犬神サーカス団「命みぢかし恋せよ人類!


~過激じゃない。むしろ・・・











今更なんですけど、犬神サーカス団のメジャーデビューシングルについてちょっと。


犬神サーカス団っつうと「瓶詰めの胎児」とかグロ系ハードロックを売りにしてるユニットって言うイメージしかなかったんですけど、なんかこのシングルはそのイメージを少し、変えるに足る出来だと思いますね。


ハードロックはハードロックなんだけど、なんか無難(まあ無難だからこそ何回も聴けてカラオケでも歌える、ってのはあるけれど)。

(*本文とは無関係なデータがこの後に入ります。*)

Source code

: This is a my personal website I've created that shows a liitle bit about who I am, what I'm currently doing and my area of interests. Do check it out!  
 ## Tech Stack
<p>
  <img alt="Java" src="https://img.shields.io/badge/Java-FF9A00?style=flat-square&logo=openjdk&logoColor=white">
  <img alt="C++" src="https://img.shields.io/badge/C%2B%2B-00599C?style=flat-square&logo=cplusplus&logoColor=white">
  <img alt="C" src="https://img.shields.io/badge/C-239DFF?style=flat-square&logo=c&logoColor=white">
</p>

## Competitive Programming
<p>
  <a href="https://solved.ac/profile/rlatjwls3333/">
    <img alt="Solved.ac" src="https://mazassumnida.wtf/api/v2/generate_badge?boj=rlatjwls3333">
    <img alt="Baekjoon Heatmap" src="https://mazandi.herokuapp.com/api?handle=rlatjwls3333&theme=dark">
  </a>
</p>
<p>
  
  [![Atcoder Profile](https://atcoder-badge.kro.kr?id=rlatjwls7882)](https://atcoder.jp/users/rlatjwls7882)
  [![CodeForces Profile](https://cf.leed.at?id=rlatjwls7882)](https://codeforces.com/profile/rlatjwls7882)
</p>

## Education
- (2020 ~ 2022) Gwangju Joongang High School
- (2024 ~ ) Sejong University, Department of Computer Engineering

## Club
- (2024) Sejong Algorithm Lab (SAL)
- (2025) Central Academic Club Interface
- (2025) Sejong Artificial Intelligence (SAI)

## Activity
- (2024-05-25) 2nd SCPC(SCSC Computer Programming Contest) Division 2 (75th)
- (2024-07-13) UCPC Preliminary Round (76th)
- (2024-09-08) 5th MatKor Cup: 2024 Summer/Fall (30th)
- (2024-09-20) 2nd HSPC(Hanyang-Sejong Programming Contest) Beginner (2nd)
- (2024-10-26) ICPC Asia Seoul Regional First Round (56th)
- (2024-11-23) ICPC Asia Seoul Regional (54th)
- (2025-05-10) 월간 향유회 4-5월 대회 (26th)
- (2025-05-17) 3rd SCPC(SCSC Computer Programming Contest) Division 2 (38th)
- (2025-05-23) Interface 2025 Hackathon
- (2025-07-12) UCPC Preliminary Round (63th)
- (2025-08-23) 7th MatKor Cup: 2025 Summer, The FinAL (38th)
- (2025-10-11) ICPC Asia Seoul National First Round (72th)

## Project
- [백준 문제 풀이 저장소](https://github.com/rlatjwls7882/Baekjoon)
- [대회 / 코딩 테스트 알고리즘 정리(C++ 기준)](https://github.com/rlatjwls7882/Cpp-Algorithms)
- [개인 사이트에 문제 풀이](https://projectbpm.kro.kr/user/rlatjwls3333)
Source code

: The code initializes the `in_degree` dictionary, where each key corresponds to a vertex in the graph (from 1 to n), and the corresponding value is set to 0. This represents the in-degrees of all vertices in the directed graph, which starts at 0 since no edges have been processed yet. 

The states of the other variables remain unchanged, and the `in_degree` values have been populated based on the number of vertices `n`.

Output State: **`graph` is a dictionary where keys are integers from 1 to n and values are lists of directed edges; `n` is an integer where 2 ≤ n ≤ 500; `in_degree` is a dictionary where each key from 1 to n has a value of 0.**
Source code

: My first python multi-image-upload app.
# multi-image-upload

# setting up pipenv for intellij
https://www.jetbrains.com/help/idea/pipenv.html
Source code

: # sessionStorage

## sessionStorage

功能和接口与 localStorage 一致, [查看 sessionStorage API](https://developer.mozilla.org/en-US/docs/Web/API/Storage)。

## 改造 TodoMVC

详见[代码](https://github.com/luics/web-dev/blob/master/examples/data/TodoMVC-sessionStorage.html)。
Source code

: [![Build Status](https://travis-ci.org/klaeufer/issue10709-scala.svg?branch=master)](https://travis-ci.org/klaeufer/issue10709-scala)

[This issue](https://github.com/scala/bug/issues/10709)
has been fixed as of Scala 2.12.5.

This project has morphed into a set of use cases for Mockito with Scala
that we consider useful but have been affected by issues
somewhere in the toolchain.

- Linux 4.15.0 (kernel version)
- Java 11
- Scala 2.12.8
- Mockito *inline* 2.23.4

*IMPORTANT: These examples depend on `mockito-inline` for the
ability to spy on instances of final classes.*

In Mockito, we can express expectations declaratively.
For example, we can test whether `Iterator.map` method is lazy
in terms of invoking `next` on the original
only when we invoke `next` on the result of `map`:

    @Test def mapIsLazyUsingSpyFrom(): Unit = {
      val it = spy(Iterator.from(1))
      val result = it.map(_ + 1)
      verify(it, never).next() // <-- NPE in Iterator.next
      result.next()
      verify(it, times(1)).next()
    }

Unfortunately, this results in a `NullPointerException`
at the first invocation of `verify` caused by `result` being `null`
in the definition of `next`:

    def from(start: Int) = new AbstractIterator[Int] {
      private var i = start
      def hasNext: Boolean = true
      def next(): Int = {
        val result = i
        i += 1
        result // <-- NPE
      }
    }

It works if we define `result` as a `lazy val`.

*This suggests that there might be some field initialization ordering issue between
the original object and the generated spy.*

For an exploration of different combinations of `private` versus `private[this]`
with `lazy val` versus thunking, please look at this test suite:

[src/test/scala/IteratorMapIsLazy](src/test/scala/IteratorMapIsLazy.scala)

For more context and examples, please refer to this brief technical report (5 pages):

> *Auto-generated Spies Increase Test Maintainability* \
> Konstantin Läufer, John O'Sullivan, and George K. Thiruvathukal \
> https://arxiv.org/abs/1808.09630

そういう意味で言うと、このシングルは入門用なのかなと思う。というか、手探りの状態があまりにも見え見え。内容もグロとか毒とかの前にただただ古臭い(「欲望のはけ口を探して」「タテマエの教育でねじ伏せた」「大人の言う事を疑うこともなく」)。




・・・なんだか、尾崎豊みたい。




ただ、



「昨夜もクラスメイトが首つった・・・」



って歌詞も和製ユーロビートとかR&Bとか毒にも薬にもならないようなジャンルの曲にはまってる人達には強烈なかも知んないけど、デビュー当時の真心ブラザーズとか、それこそ尾崎豊、ブルーハーツあたりを知ってる人にはなんだか懐かしいだけ、っていう気もする。


それに、彼らのインディーズ時代のトラックにふれたことある人・・・どうなんだろう。


彼ら、普通になっちゃった、と思って引きやしないんだろうか。二曲目「すべてが昨日と変わらない」も、一曲目に引き続き古いフォークソングの延長みたいな内容だし(もっともようやくエログロな三曲目「恍惚の海」で大分取り戻してはいるけれど)。


わかんないけど、メジャーの限界を知る事が出来る一枚ではあります。やっぱりこのシングルは入門編なんでしょうね。


いいからとっととベスト盤買えってことなんでしょう。そういう考え方なら、商売的にアリかなあとは思うんですけど、どうなんだろう。ファンは嫌がるのかな?